Project Summary Recent genome-wide association studies of Intellectual disability (ID), Autism spectrum disorder (ASD) and Schizophrenia (SCZ) have improved our understanding of the molecular and cellular basis of human cognitive diseases. Functional categorization of these genes has revealed a significant enrichment of mutations affecting glutamatergic synapse structure and function. One protein that has been shown to regulate glutamatergic synapses is SynGAP, a RasGAP that is a critical negative regulator of spine morphogenesis and synaptic plasticity via Ras-ERK and protein synthesis-dependent signaling pathways. De Novo deleterious SYNGAP mutations are estimated to account for approximately 1% of ID cases and are highly comorbid with ASD. SYNGAP variants have also been found to be a significant risk factor in other neuropsychiatric disorders including SCZ and bipolar disorder (BP). We recently identified SynGAP as one of the most potent regulators of synaptic size and/or number using a high-throughput screen of 200 SCZ-associated risk genes. In addition, we found that ID/ASD-associated SynGAP mutations also affect synaptic structure and function. These data support the notion that human SynGAP mutations might alter synaptic transmission and plasticity. To determine how disease-associated SynGAP mutations impact synaptic pathophysiology and behavior, we will first characterize the effect of SYNGAP disease risk variants on synapse structure and function using a combination of approaches including real time imaging, biochemical and electrophysiological techniques. Next, we will use CRISPR/Cas9 genome editing to generate mouse models carrying SynGAP mutations that precisely mimic human disease risk variants of SynGAP. With these mice we will determine whether they have differential plasticity, circuit and behavioral phenotypes. Finally, we will perform mechanism based drug screens to target disrupted SynGAP-regulated signal transduction pathways to discover small molecule(s) that can ameliorate synaptic and behavioral deficits. This proposed project would be the first systematic investigation of disease-associated SynGAP mutations on synaptic pathophysiology and animal behavior. These studies will allow us to gain insight into mechanisms underlying SynGAP-associated diseases and pave the way for novel therapeutic strategies.

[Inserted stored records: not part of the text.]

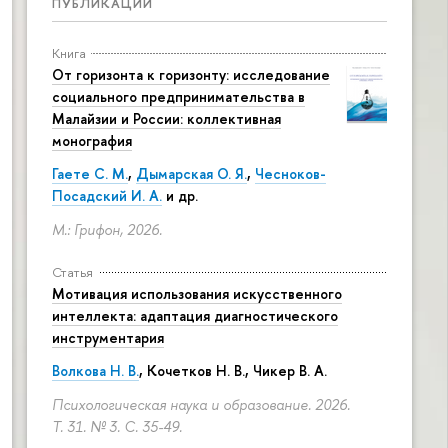
ПУБЛИКАЦИИ
Книга
От горизонта к горизонту: исследование
социального предпринимательства в
Малайзии и России: коллективная
монография
Гаете С. М.
,
Дымарская О. Я.
,
Чесноков-
Посадский И. А.
и др.
М.: Грифон, 2026.
Статья
Мотивация использования искусственного
интеллекта: адаптация диагностического
инструментария
Волкова Н. В.
, Кочетков Н. В., Чикер В. А.
Психологическая наука и образование. 2026.
Т. 31. № 3.
С. 35-49.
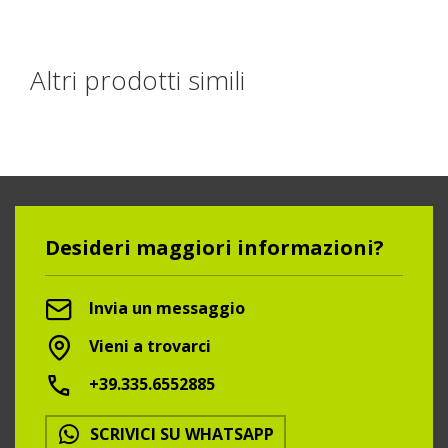
Altri prodotti simili
Desideri maggiori informazioni?
Invia un messaggio
Vieni a trovarci
+39.335.6552885
SCRIVICI SU WHATSAPP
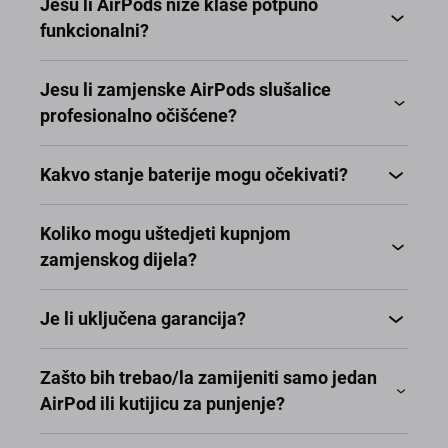
Jesu li AirPods niže klase potpuno
funkcionalni?
Jesu li zamjenske AirPods slušalice
profesionalno očišćene?
Kakvo stanje baterije mogu očekivati?
Koliko mogu uštedjeti kupnjom
zamjenskog dijela?
Je li uključena garancija?
Zašto bih trebao/la zamijeniti samo jedan
AirPod ili kutijicu za punjenje?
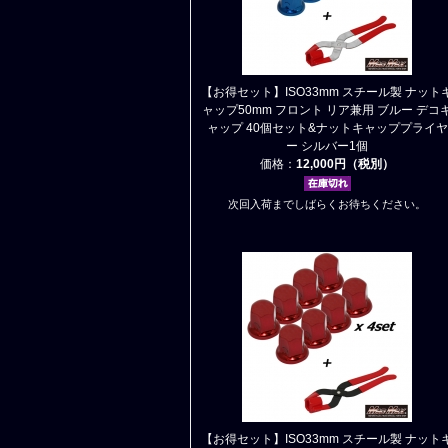
【お得セット】ISO33mm スチール製 ナット
ャップ50mm フロント リア兼用 ブルー デコ
ャップ 40個セット&ナットキャッププライヤ
ー シルバー1個
価格：
12,000円（税別）
次回入荷までしばらくお待ちください。
【お得セット】ISO33mm スチール製 ナット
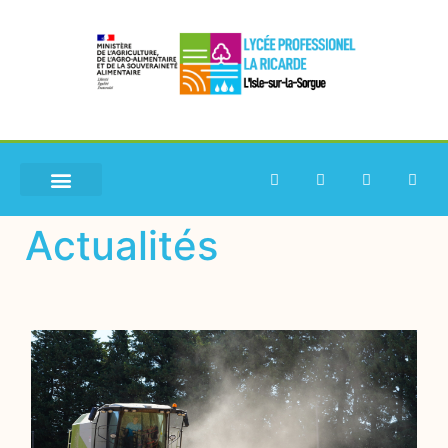
Actualités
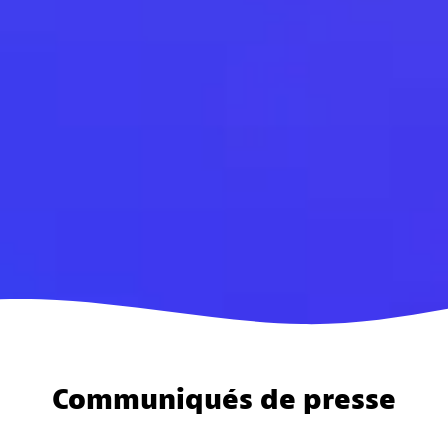
Communiqués de presse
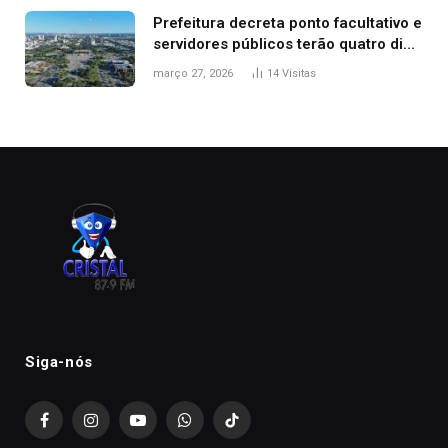
Prefeitura decreta ponto facultativo e
servidores públicos terão quatro dias
de folga na Semana Santa
março 27, 2026
14
Visitas
Siga-nós
Facebook
Instagram
YouTube
WhatsApp
TikTok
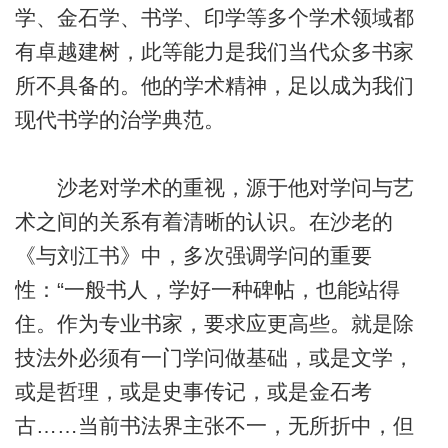
学、金石学、书学、印学等多个学术领域都
有卓越建树，此等能力是我们当代众多书家
所不具备的。他的学术精神，足以成为我们
现代书学的治学典范。
沙老对学术的重视，源于他对学问与艺
术之间的关系有着清晰的认识。在沙老的
《与刘江书》中，多次强调学问的重要
性：“一般书人，学好一种碑帖，也能站得
住。作为专业书家，要求应更高些。就是除
技法外必须有一门学问做基础，或是文学，
或是哲理，或是史事传记，或是金石考
古……当前书法界主张不一，无所折中，但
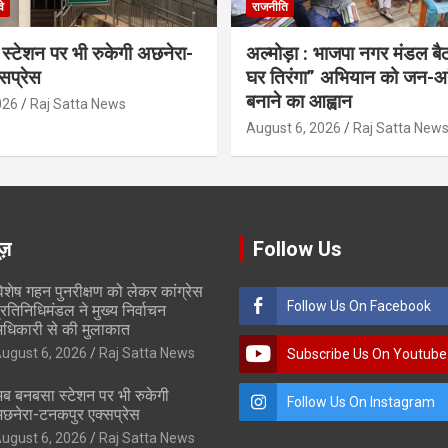
े
राजनीति
्टेशन पर भी रुकेगी अछनेरा-
अल्मोड़ा : भाजपा नगर मंडल बैठ
सप्रेस
घर तिरंगा” अभियान को जन-आ
बनाने का आह्वान
026
Raj Satta News
August 6, 2026
Raj Satta New
ूज़
Follow Us
िशेष गहन पुनरीक्षण को लेकर कांग्रेस
Follow Us On Facebook
्रतिनिधिमंडल ने मुख्य निर्वाचन
धिकारी से की मुलाकात
ugust 6, 2026
Raj Satta News
Subscribe Us On Youtube
ब बनबसा स्टेशन पर भी रुकेगी
Follow Us On Instagram
छनेरा-टनकपुर एक्सप्रेस
ugust 6, 2026
Raj Satta News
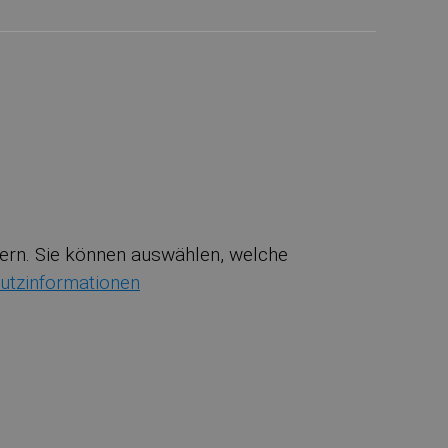
ssern. Sie können auswählen, welche
utzinformationen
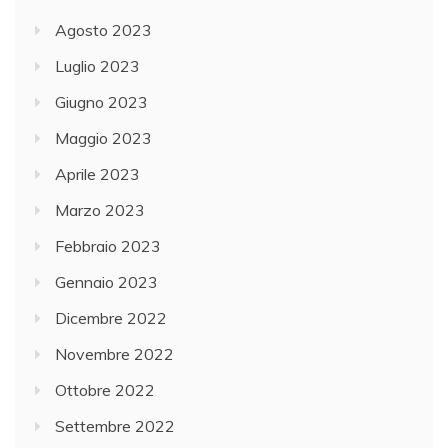
Agosto 2023
Luglio 2023
Giugno 2023
Maggio 2023
Aprile 2023
Marzo 2023
Febbraio 2023
Gennaio 2023
Dicembre 2022
Novembre 2022
Ottobre 2022
Settembre 2022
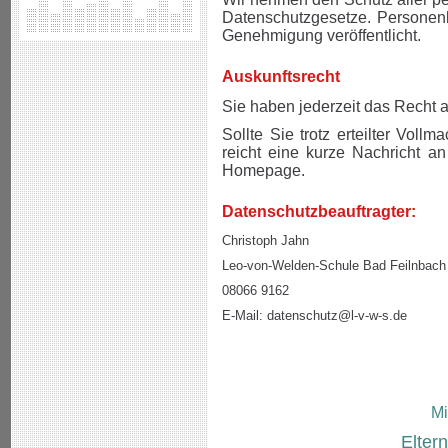
Datenschutzgesetze. Personen
Genehmigung veröffentlicht.
Auskunftsrecht
Sie haben jederzeit das Recht au
Sollte Sie trotz erteilter Voll
reicht eine kurze Nachricht 
Homepage.
Datenschutzbeauftragter:
Christoph Jahn
Leo-von-Welden-Schule Bad Feilnbach
08066 9162
E-Mail: datenschutz@l-v-w-s.de
Mi
Elter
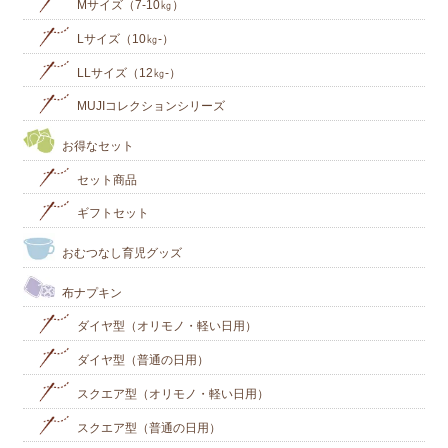
Mサイズ（7-10㎏）
Lサイズ（10㎏-）
LLサイズ（12㎏-）
MUJIコレクションシリーズ
お得なセット
セット商品
ギフトセット
おむつなし育児グッズ
布ナプキン
ダイヤ型（オリモノ・軽い日用）
ダイヤ型（普通の日用）
スクエア型（オリモノ・軽い日用）
スクエア型（普通の日用）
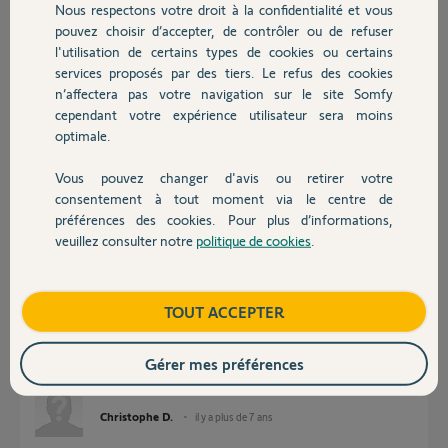
Nous respectons votre droit à la confidentialité et vous
Chauffage
Réponses
pouvez choisir d’accepter, de contrôler ou de refuser
l'utilisation de certains types de cookies ou certains
services proposés par des tiers. Le refus des cookies
Autres produits
Bonjour Christophe,
n’affectera pas votre navigation sur le site Somfy
cependant votre expérience utilisateur sera moins
Dans le menu configuration de l'interface TaHoma, vous devez
optimale.
paramétrer le scénario à jouer sur chaque touche de votre
télécommande, il faudra paramétrer le scénario OFF de votre One pour
l'appui sur le bouton désactivation de la télécommande.
Vous pouvez changer d'avis ou retirer votre
Devis avec un pro
consentement à tout moment via le centre de
Bonne journée,
préférences des cookies. Pour plus d’informations,
veuillez consulter notre
politique de cookies
.
Thomas M.
il y a presque 8 ans
Contact
Boutique
TOUT ACCEPTER
Il est impossible de programmer l'arrêt de la somfy one avec la touche
arrêt de la télécommande (la touche n'est pas paramétrable) j'ai
Gérer mes préférences
configurer l'arrêt de la Somfy one sur un des boutons Partiel.
Christophe D.
il y a plus de 7 ans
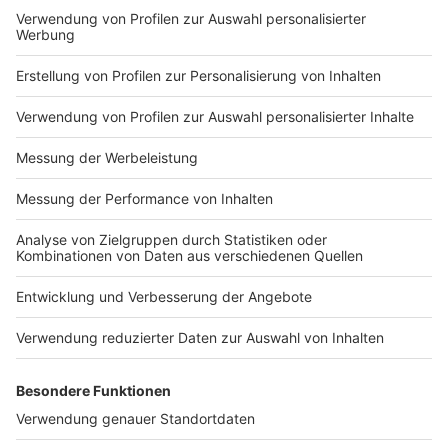
Impressum
Newsletter
Nutzungsbedingungen
Kontakt
Jobs
Studio-Hotline
Presse
Verkehrs-Hotline
Werben
Archiv
ANTENNE BAYERN GROUP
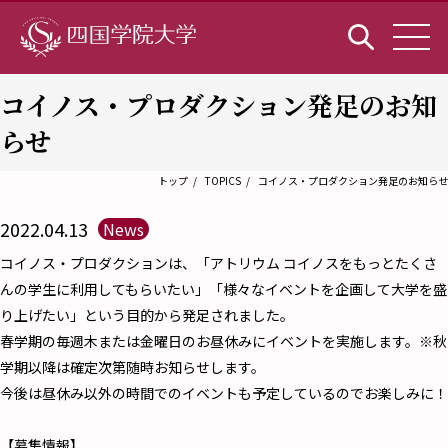
コイノス・プロダクション発足のお知
らせ
トップ
TOPICS
コイノス・プロダクション発足のお知らせ
2022.04.13
News
コイノス・プロダクションは、「アトリウム コイノスをもっとたくさ
んの学生に利用してもらいたい」「様々なイベントを企画して大学を盛
り上げたい」という目的から発足されました。
春学期の毎週木または金曜日のお昼休みにイベントを実施します。※秋
学期以降は確定次第随時お知らせします。
今後は昼休み以外の時間でのイベントも予定しているのでお楽しみに！
【募集情報】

项目摘要 全基因组智力残疾（ID），自闭症谱系障碍（ASD）和 精神分裂症（SCZ）提高了我们对人类认知分子和细胞基础的理解 疾病。这些基因的功能分类揭示了影响突变的显着富集 谷氨酸能突触结构和功能。一种已显示用于调节谷氨酸能的蛋白质 突触是Syngap，这是一种rasgap，是脊柱形态发生和突触的关键负调节剂 通过RAS-ERK和蛋白质合成依赖性信号通路的可塑性。从头有害的syngap 估计突变约占ID病例的1％，并且与ASD高度合并。 还发现Syngap变体是其他神经精神疾病的重要危险因素 包括SCZ和躁郁症（BP）。我们最近将Syngap确定为最有效的调节器之一 使用200个与SCZ相关的风险基因的高通量屏幕的突触大小和/或数字。此外， 我们发现ID/与ASD相关的合成突变也影响突触结构和功能。这些数据 支持人类合成突变可能改变突触传播和可塑性的观念。到 确定与疾病相关的合成突变如何影响突触的病理生理学和行为，我们将 首先是Syngap疾病风险变异对突触结构和功能的影响 包括实时成像，生化和电生理技术在内的方法的组合。下一个， 我们将使用CRISPR/CAS9基因组编辑来生成携带syngap突变的鼠标模型 精确模仿人类疾病的风险变体。使用这些老鼠，我们将确定他们是否有 差异可塑性，电路和行为表型。最后，我们将执行基于机制的药物 筛选以靶向破坏合成调节的信号转导途径，以发现小分子 可以改善突触和行为缺陷。这个拟议的项目将是第一个系统的 研究突触病理生理学和动物行为的疾病相关的合成突变。 这些研究将使我们能够深入了解与Syngap相关疾病和铺路的机制 新型治疗策略的方式。